Wednesday, April 22, 2009

Family and Time

Homework, bike ride, maybe walk downtown, dinner, bath, bed.

Calls out of town.

Here’s that picture of my Tin Man Legs. They are growing on me. I heard there is some kind of acid treatment that’ll give them a little seasoning.

Monday night’s casual ride at Munson was good. I saw a first time Munson rider do a superman over the bars. I never saw what he hit. He truly bit the dirt, sand was caked around his mouth like sugar from a Krispy Kreme Doughnut.

Friday, April 10, 2009

Tin Man Legs

Around each corner, I remember a different story, time seems measured by the happenings between events at Munson.

I think I still have an Neon Orange hammer head shirt.

We'll get to that corner when we can and you know I'll call you for help.

I agree the humps we put in are too big, the right idea but still to big.

The trees lining the trail do a good job but I am certainly open to other suggestions. Please post some new ideas, anyone, someone. How can we narrow the trail to it's original width and hold materials in place?

Except in a few circumstances I don't think rerouting the trail is a good idea.

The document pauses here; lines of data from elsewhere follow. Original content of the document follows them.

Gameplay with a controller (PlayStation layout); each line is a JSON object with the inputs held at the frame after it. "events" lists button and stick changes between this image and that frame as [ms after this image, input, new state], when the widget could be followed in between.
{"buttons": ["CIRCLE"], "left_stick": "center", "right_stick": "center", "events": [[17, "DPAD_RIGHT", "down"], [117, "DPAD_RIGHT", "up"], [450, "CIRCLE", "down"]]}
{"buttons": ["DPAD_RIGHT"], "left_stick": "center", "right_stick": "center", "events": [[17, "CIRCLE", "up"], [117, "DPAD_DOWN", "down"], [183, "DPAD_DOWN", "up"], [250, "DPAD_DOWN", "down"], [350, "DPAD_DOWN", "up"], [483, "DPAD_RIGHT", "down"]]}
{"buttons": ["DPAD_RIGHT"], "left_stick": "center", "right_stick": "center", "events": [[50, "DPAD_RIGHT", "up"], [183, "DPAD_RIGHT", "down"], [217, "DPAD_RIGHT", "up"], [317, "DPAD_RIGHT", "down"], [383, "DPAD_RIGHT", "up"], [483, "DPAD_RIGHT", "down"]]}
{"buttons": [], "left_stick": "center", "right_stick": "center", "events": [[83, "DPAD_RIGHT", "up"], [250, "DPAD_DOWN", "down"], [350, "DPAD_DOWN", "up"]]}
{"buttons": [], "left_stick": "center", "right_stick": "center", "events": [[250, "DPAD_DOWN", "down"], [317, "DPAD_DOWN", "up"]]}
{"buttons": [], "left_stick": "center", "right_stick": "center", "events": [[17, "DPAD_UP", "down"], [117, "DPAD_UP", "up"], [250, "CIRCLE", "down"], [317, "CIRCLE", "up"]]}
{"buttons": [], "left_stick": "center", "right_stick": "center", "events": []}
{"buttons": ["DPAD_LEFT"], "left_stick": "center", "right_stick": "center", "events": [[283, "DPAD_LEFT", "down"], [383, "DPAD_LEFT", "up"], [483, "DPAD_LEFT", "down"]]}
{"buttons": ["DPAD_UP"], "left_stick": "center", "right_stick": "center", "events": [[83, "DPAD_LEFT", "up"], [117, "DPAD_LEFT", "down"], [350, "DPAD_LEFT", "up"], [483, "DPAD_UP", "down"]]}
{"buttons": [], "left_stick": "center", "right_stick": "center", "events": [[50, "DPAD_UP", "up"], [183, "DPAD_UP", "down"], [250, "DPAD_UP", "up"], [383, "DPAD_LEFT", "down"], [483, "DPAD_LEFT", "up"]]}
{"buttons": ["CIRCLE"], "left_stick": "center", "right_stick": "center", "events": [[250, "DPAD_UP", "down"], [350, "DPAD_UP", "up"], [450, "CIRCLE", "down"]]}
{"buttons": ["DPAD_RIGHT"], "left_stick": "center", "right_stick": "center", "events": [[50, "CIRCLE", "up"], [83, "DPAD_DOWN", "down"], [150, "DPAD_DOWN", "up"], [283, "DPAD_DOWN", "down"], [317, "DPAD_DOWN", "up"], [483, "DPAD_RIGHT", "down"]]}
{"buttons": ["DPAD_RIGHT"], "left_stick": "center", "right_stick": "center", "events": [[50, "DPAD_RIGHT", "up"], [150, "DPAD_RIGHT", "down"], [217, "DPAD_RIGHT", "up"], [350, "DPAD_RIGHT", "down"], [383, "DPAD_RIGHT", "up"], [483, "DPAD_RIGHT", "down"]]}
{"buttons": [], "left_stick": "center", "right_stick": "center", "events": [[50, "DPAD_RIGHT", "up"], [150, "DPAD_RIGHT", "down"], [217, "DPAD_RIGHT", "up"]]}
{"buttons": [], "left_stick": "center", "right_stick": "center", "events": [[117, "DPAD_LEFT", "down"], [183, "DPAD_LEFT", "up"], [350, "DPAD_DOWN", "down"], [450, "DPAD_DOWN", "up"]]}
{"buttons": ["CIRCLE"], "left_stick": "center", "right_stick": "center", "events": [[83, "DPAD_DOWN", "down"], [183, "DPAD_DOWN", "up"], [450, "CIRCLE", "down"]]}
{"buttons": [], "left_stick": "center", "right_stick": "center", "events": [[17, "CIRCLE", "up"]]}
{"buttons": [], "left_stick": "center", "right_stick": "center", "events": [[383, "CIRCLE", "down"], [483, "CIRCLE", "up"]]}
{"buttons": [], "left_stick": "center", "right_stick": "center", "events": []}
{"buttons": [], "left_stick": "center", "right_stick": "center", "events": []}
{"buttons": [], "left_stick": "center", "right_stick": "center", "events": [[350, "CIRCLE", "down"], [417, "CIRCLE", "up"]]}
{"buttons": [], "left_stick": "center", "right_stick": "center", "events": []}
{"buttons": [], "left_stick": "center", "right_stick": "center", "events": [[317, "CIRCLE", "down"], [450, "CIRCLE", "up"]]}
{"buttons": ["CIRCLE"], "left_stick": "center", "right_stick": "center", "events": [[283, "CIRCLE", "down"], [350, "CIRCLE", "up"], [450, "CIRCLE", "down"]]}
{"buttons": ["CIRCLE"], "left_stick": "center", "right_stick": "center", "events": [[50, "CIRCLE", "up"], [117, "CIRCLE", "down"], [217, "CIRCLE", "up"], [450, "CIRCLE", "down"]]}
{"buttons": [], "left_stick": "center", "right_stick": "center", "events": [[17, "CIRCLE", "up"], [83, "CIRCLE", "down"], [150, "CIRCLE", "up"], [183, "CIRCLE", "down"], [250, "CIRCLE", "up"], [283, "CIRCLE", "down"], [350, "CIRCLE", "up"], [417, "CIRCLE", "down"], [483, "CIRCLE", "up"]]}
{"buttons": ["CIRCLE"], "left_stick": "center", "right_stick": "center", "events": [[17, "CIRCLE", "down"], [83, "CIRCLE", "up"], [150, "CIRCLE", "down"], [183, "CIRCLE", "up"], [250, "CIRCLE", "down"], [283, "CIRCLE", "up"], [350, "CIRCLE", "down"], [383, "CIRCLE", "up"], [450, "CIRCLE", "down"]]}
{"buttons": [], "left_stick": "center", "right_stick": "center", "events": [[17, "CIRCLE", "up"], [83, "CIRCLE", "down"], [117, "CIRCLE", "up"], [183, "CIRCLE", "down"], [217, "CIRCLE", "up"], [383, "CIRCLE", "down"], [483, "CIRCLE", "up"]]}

In another 20 years or sooner, we'd have the same problem and need to move the trail again and it would not likely get moved back to where it came from. Agree or disagree, let me know.

You've all probably seen the tin man legs on the directional signs at the Tall Pines Short Cut intersections. The McCues, me and the kids replace some of the fire damaged legs some months back. With the permission of the Forest Service I put those on to keep the fire off. At first I really disliked the look, on my last ride out though, I kind of started to like them. How about my camouflage efforts, kind of weak I know. What do ya'll think?

Thursday, April 2, 2009

A little history.

About 19 years ago Mike McCue, Joel Byrd, JB Ritter and I started work on the Munson Hills Trail. We spent about a year in those woods, wandering, mapping, riding, walking and designing. Many others helped along the way, including some folks at the US Forest Service. I remember John Cameron, Steve? and Ron Smith. I am sure there were more.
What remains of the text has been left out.